(Data extracted from a collection)
━━━━━━━━━━

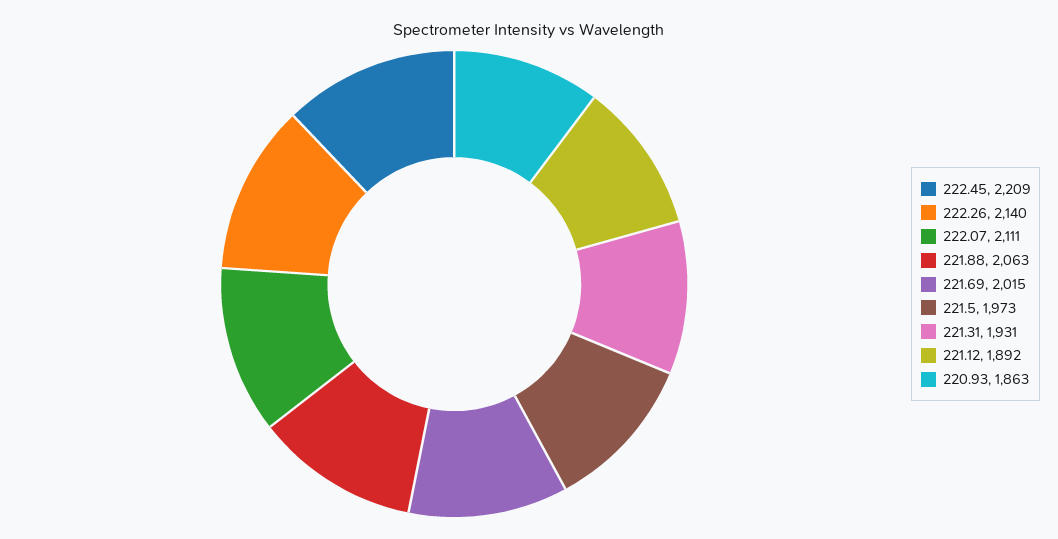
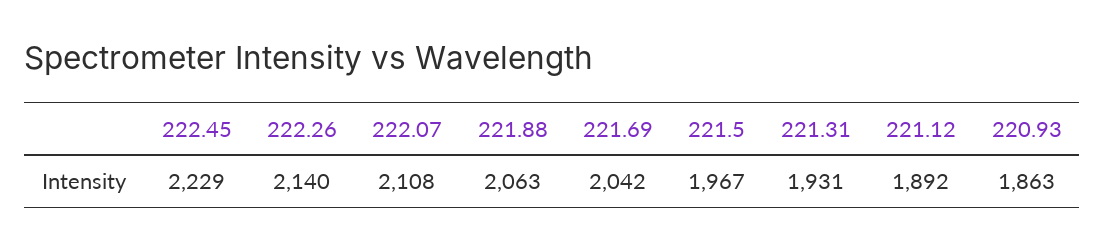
222.45: 2209 -> 2229
222.07: 2111 -> 2108
221.69: 2015 -> 2042
221.5: 1973 -> 1967

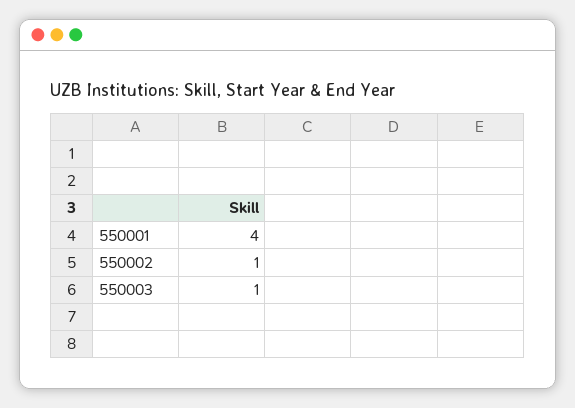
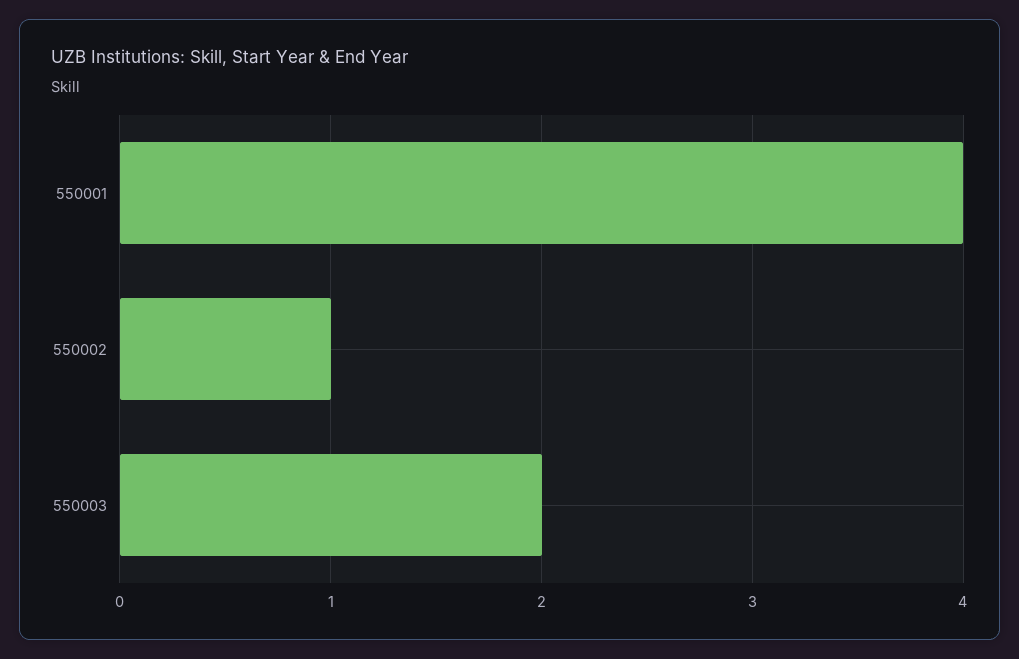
550003: 1 -> 2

━━━━━━━━━━

= PROBLEM DETAILS =
Reproduce exactly the lines from the one containing "222.07: 2111 -> 2108" through the last line of the records, both included, leaving out every picture.

= RESULT =
222.07: 2111 -> 2108
221.69: 2015 -> 2042
221.5: 1973 -> 1967

550003: 1 -> 2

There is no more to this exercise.